The problem that this paper attempts to solve is to generate high - quality Chinese calligraphy works and be able to effectively control the generated characters, fonts, and calligrapher styles. Specifically, the authors proposed a system named Calliffusion, which uses Diffusion Modeling to generate high - quality Chinese calligraphy and simultaneously achieves the following goals:
1. **Generate high - quality calligraphy works**: Existing generation models face challenges in generating high - quality Chinese calligraphy, especially in maintaining the consistency of characters, fonts, and styles. Calliffusion solves this problem by using DDPM (Denoising Diffusion Probabilistic Models).

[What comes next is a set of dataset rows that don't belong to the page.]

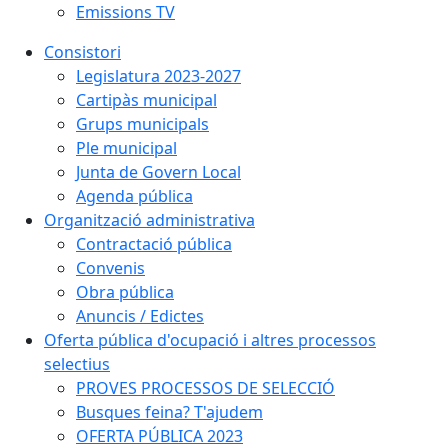
Emissions TV
Consistori
Legislatura 2023-2027
Cartipàs municipal
Grups municipals
Ple municipal
Junta de Govern Local
Agenda pública
Organització administrativa
Contractació pública
Convenis
Obra pública
Anuncis / Edictes
Oferta pública d'ocupació i altres processos
selectius
PROVES PROCESSOS DE SELECCIÓ
Busques feina? T'ajudem
OFERTA PÚBLICA 2023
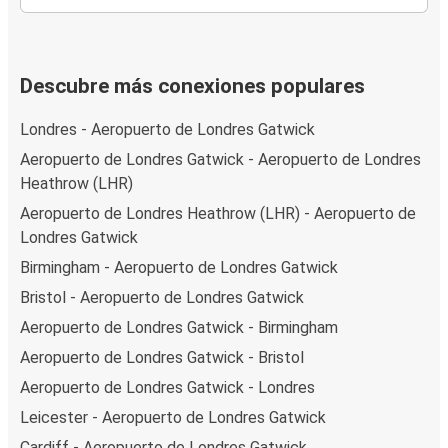
Descubre más conexiones populares
Londres - Aeropuerto de Londres Gatwick
Aeropuerto de Londres Gatwick - Aeropuerto de Londres
Heathrow (LHR)
Aeropuerto de Londres Heathrow (LHR) - Aeropuerto de
Londres Gatwick
Birmingham - Aeropuerto de Londres Gatwick
Bristol - Aeropuerto de Londres Gatwick
Aeropuerto de Londres Gatwick - Birmingham
Aeropuerto de Londres Gatwick - Bristol
Aeropuerto de Londres Gatwick - Londres
Leicester - Aeropuerto de Londres Gatwick
Cardiff - Aeropuerto de Londres Gatwick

2. **Effective control mechanism**: Users can specify the characters, fonts, and calligrapher styles to generate calligraphy works in specific styles. This is very useful for learning and imitating the works of famous calligraphers.
3. **Style transfer**: Through LoRA (Low - Rank Adaptation) technology, one - shot fine - tuning is achieved, enabling the model to transfer existing calligraphy styles to unseen characters or even non - Chinese characters (such as English letters and numbers).
### Main contributions
- **First application of diffusion models to generate high - quality Chinese calligraphy**: This is the first research to use diffusion models to generate Chinese calligraphy.
- **Controllable generation**: The model can generate corresponding calligraphy works according to the specified characters, fonts, and styles.
- **Style transfer technology**: Through one - shot fine - tuning, the model can apply existing fonts and writing styles to unseen characters and symbols.
### Method overview
- **Diffusion model architecture**: Based on the U - Net structure and DDPM sampling method, calligraphy images are generated through the forward process (adding noise) and the reverse process (denoising).
- **External condition control**: The generated content is controlled by inputting text descriptions (such as "Ren (the character 'person') in Lishu (clerical script) from Cao Quan Stele"). These descriptions are encoded by a pre - trained Chinese BERT model and then combined with the image.
- **Style transfer**: LoRA technology is used for one - shot fine - tuning to achieve style transfer for new characters or symbols.
### Experimental results
- **Objective evaluation**: A pre - trained classifier is used to classify the generated calligraphy images, and the results show that the generated works have high accuracy.
- **Subjective evaluation**: Through questionnaires, participants are asked to distinguish between the generated works and real works, and the results show that it is difficult for humans to distinguish between them.
- **Limitations**: Some generated results may have problems of missing or redundant strokes, but these problems can be reduced by increasing the amount of training data and the number of training epochs.
### Conclusion
The Calliffusion system shows its potential in generating high - quality Chinese calligraphy and can effectively control the generated content and style. Future work will focus on exploring few - shot style transfer to adapt to more novel fonts and styles.